## Exercise objective
The required answer is a copy of each line in the entries below that includes "dans".

## Raw data
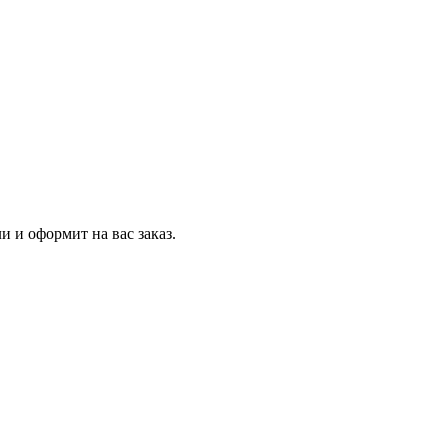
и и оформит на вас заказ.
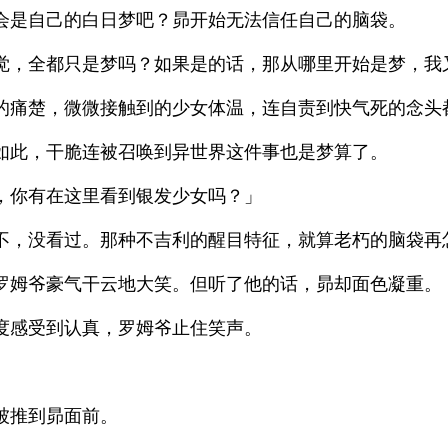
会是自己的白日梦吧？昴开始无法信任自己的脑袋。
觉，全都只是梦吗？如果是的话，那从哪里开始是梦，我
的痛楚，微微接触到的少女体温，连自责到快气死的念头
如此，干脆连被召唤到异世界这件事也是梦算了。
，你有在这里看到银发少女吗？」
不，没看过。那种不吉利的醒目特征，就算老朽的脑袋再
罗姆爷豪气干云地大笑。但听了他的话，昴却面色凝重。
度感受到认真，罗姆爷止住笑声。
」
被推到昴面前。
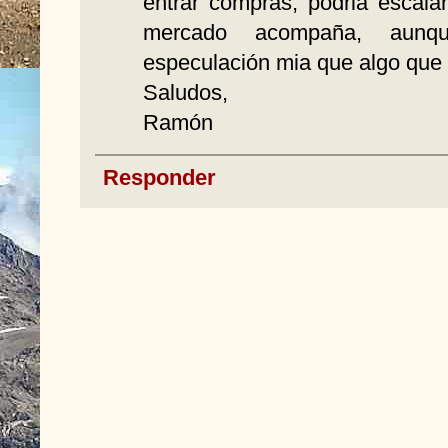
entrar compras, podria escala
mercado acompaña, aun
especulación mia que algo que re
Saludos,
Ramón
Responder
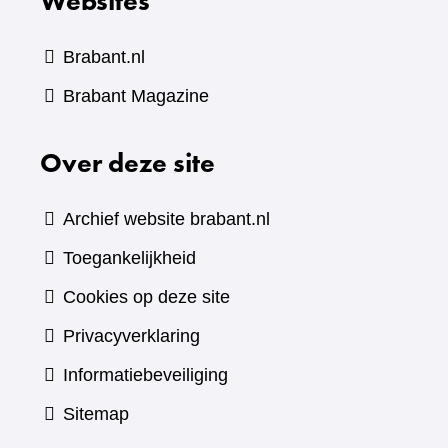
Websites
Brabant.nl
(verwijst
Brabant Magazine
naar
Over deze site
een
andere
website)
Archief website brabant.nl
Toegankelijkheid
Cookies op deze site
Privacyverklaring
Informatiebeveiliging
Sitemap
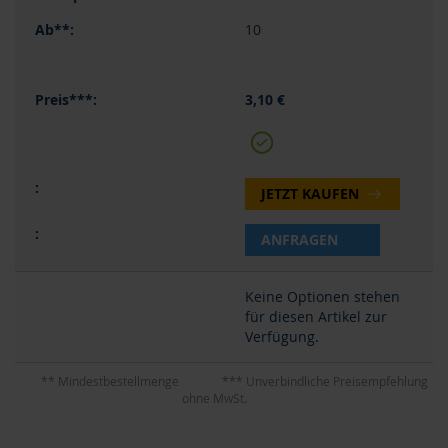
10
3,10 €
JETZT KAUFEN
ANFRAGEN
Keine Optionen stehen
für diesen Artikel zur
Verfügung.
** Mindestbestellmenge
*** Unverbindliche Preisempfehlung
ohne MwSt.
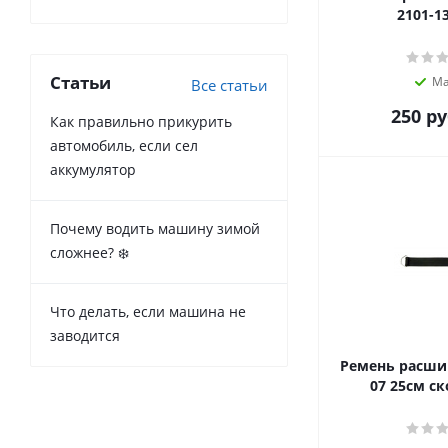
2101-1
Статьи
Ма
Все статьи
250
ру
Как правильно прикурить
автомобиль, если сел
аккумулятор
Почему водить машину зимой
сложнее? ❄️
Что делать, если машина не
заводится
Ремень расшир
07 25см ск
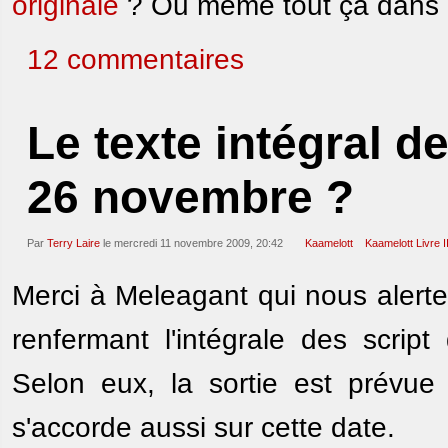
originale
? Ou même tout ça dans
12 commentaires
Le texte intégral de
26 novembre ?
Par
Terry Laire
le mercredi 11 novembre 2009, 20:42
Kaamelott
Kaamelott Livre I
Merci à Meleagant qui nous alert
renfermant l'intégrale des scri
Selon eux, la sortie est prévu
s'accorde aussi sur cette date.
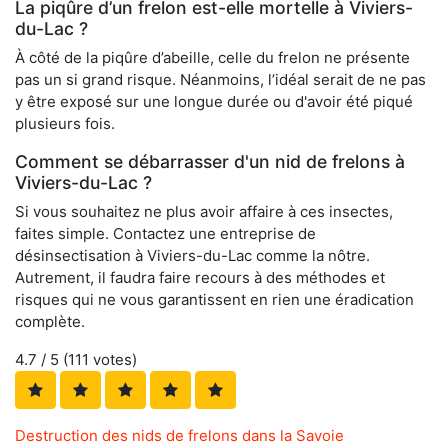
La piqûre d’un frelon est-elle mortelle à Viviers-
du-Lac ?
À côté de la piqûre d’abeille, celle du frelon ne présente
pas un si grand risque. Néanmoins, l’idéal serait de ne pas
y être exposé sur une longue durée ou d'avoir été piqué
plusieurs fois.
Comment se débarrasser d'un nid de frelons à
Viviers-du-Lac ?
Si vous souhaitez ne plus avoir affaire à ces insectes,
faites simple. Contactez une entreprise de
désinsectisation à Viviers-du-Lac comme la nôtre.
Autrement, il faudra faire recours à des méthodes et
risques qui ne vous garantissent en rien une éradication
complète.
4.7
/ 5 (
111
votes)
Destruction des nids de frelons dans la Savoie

## Solution to the exercise
? Ou même tout ça dans
Destruction des nids de frelons dans la Savoie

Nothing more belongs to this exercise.